3 responses to “Replay Story Structure: Life After Life (2)

  1. I thought I’d add some additional analysis of this book if I may…

    While the structure – or maybe “mechanic” is a better word – of the book is a kind of branching narrative, the storytelling is as much about multiple points of view. In fact, each time Ursula is respawned her “new character” reveals another perspective or new information on what is actually a linear foundation of “(story)world events”. Hence the story is not so much branching as multiple layered – with Ursula1, Ursula2, Ursula3 etc providing different view points to explore the family and the world around the family.

    For example, i think its possible to imagine that the branch that explores wife beater Oliphant would have happened anyway with or without Ursula: that was Oliphant’s destiny. When he picks her off the pavement towards the end of the book and she rushes away, I was left to think that he would damage some other girl’s life if not Ursula’s.

    The air wardens, the lovers, the nazis – they give us multiple POVs on that period in real world history and it’s the mechanic of Ursula’s rebirth that takes us into different places and perspectives. I think it would be possible to draw a linear timeline of key plot points and events and see how the branches are actually layers that fill in gaps from previous tellings. Sure some layers/branches are short lived and do rewrite the previous history but this can be viewed as the unreliability of anyone’s point of view.

    The strength of the mechanic is that it illustrates the fatalism of the book, the amor fati or love of fate that the author feels obliged to mention. I thought is was good practice to reiterate through several Ursula’s quite quickly at the start to establish the mechanic and this allows later layers/branches to be longer.

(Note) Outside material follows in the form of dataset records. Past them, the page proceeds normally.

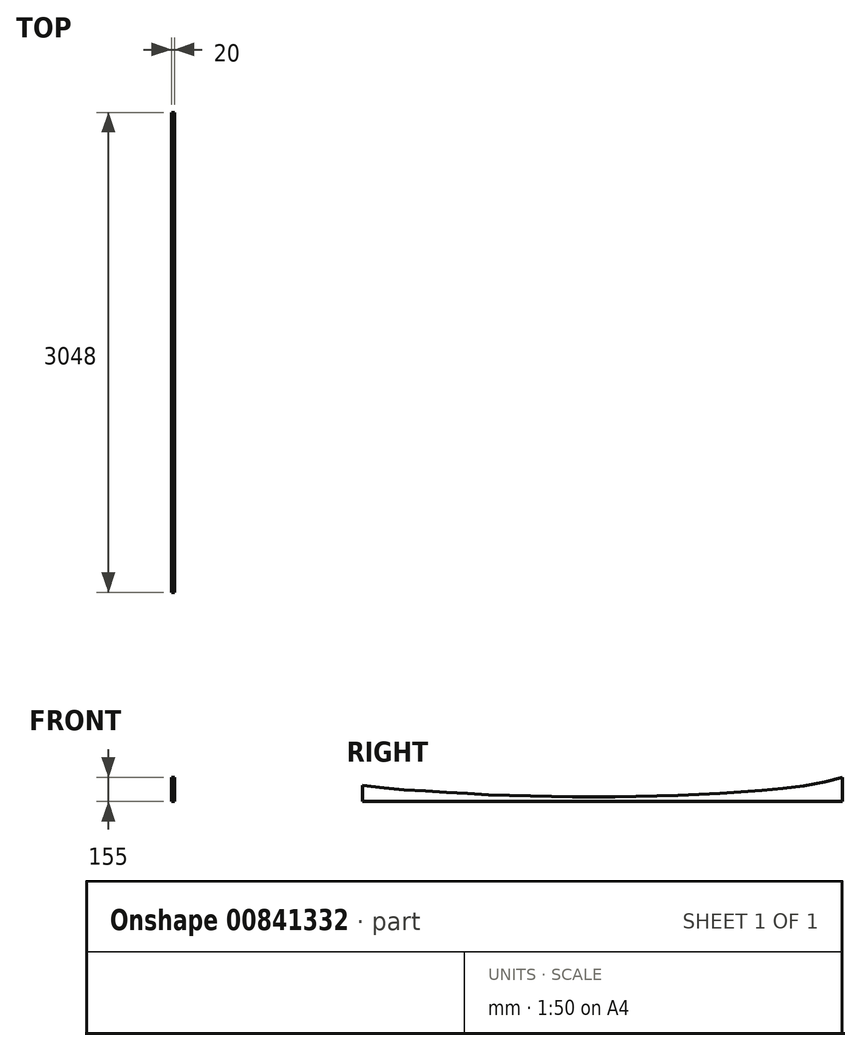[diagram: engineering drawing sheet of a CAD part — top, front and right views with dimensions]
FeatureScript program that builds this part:
annotation { "Feature Type Name" : "Feature", "Feature Type Description" : "" }
export const myFeature = defineFeature(function(context is Context, id is Id, definition is map)
    precondition{}
    {
        {
            var Q0;
            Q0=qCreatedBy(makeId("Right.planeOp"),FACE);
            var sketch = newSketch(context, id + "F0", { "sketchPlane" : qUnion([Q0])});
            skLineSegment(sketch, "E0", {"start": v(-1524, 0) * mm, "end": v(-1524, 102) * mm});
            skFitSpline(sketch, "E1", {"points": [v(-1524, 102) * mm, v(-1424, 91) * mm, v(-1324, 81) * mm, v(-1224, 73) * mm, v(-1124, 67) * mm, v(-1024, 60) * mm, v(-924, 54) * mm, v(-824, 49) * mm, v(-724, 44) * mm, v(-624, 40) * mm, v(-524, 37) * mm, v(-424, 34) * mm, v(-324, 32) * mm, v(-224, 31) * mm, v(-124, 30) * mm, v(-24, 30) * mm, v(76, 30) * mm, v(176, 31) * mm, v(276, 33) * mm, v(376, 36) * mm, v(476, 39) * mm, v(576, 43) * mm, v(676, 48) * mm, v(776, 54) * mm, v(876, 60) * mm, v(976, 68) * mm, v(1076, 77) * mm, v(1176, 87) * mm, v(1276, 100) * mm, v(1376, 116) * mm, v(1476, 140) * mm, v(1524, 155) * mm], "startDerivative": vector(44.76, -10.57) * mm, "endDerivative": vector(60.2, 24.67) * mm});
            skLineSegment(sketch, "E2", {"start": v(-1524, 30) * mm, "end": v(1524, 30) * mm, "construction": true});
            skLineSegment(sketch, "E3", {"start": v(1524, 155) * mm, "end": v(1523.54, 154.81) * mm, "construction": true});
            skPoint(sketch, "E4", {"position": v(1219, 30) * mm});
            skPoint(sketch, "E5", {"position": v(-1219, 30) * mm});
            skLineSegment(sketch, "E6", {"start": v(-1524, 102) * mm, "end": v(-1523.51, 101.89) * mm, "construction": true});
            skLineSegment(sketch, "E7", {"start": v(-1524, 0) * mm, "end": v(1524, 0) * mm});
            skLineSegment(sketch, "E8", {"start": v(1524, 0) * mm, "end": v(1524, 155) * mm});
            skSolve(sketch);
        }
        {
            var Q0;
            Q0=qSketchRegion(id+"F0",true);
            extrude(context, id + "F1", {"entities" : qUnion([Q0]), "depth" : 20 * mm, "offsetDistance" : 25 * mm});
        }
    });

    The weakness of the fatalist mechanic is that Ursula is quite passive throughout and the choices she makes seemingly inconsequential at the time. So she seldom actually makes a life or death choice – at least not in the character’s mind – the significance is in the mind of the reader because we have the hindsight of Ursula’s former lives. The result is that most of the pleasure is in the replay of familiar events and not their first telling. Indeed, I often looked forward to Ursula’s death because it gave renewed engagement – usually after I felt some branches had passed their point of interest.

    The most disappointing was the introduction of ESP/clairvoyance and the psychologist/philosopher which feel heavy handed and unnecessary. In cases when Ursula unexpectedly rushes off to the train station or out of a cafe it feels like the ESP is a convenient crutch for the author in place of better plotting. Indeed, I would have preferred better weaving of the alternative futures in the first tellings – such as the dad’s buddy in Germany who suddenly becomes apparent as a means to get Ursula to Munich.

    Ill end here because its a long comment but I’m quite keen now to explore what we might learn from this book were we to give the reader agency and how someone might approach the writing of a replay story.

  2. I agree that the ESP stuff struck the wrong note.